EXERCISE PROMPT: Would you return each entry exactly as written, omitting any pictures?

SUPPLIED MATERIAL:
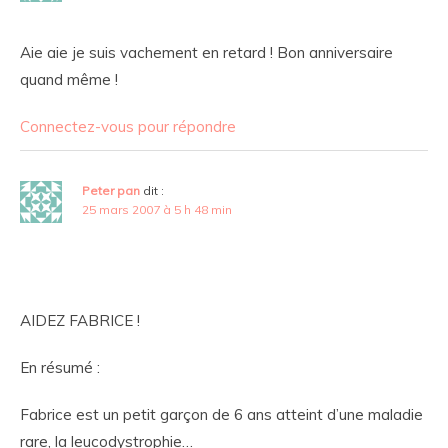
Aie aie je suis vachement en retard ! Bon anniversaire
quand même !
Connectez-vous pour répondre
Peter pan
dit :
25 mars 2007 à 5 h 48 min
AIDEZ FABRICE !
En résumé :
Fabrice est un petit garçon de 6 ans atteint d’une maladie
rare, la leucodystrophie…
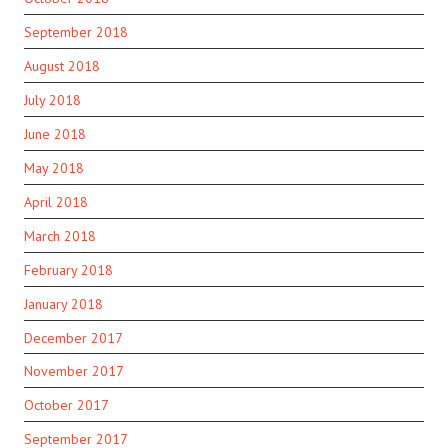
September 2018
August 2018
July 2018
June 2018
May 2018
April 2018
March 2018
February 2018
January 2018
December 2017
November 2017
October 2017
September 2017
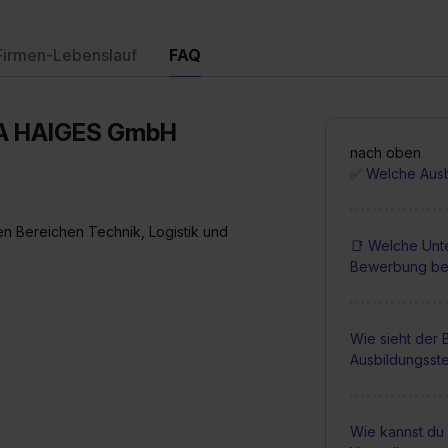
Firmen-Lebenslauf
FAQ
VIA HAIGES GmbH
nach oben
✅ Welche Ausbi
en Bereichen Technik, Logistik und
📑 Welche Unt
Bewerbung be
Wie sieht der
Ausbildungsste
Wie kannst du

RESPONSE AREA:
Aie aie je suis vachement en retard ! Bon anniversaire
quand même !
Connectez-vous pour répondre
Peter pan
dit :
25 mars 2007 à 5 h 48 min
AIDEZ FABRICE !
En résumé :
Fabrice est un petit garçon de 6 ans atteint d’une maladie
rare, la leucodystrophie…
September 2018
August 2018
July 2018
June 2018
May 2018
April 2018
March 2018
February 2018
January 2018
December 2017
November 2017
October 2017
September 2017
Firmen-Lebenslauf
FAQ
VIA HAIGES GmbH
nach oben
✅ Welche Ausbi
en Bereichen Technik, Logistik und
📑 Welche Unt
Bewerbung be
Wie sieht der
Ausbildungsste
Wie kannst du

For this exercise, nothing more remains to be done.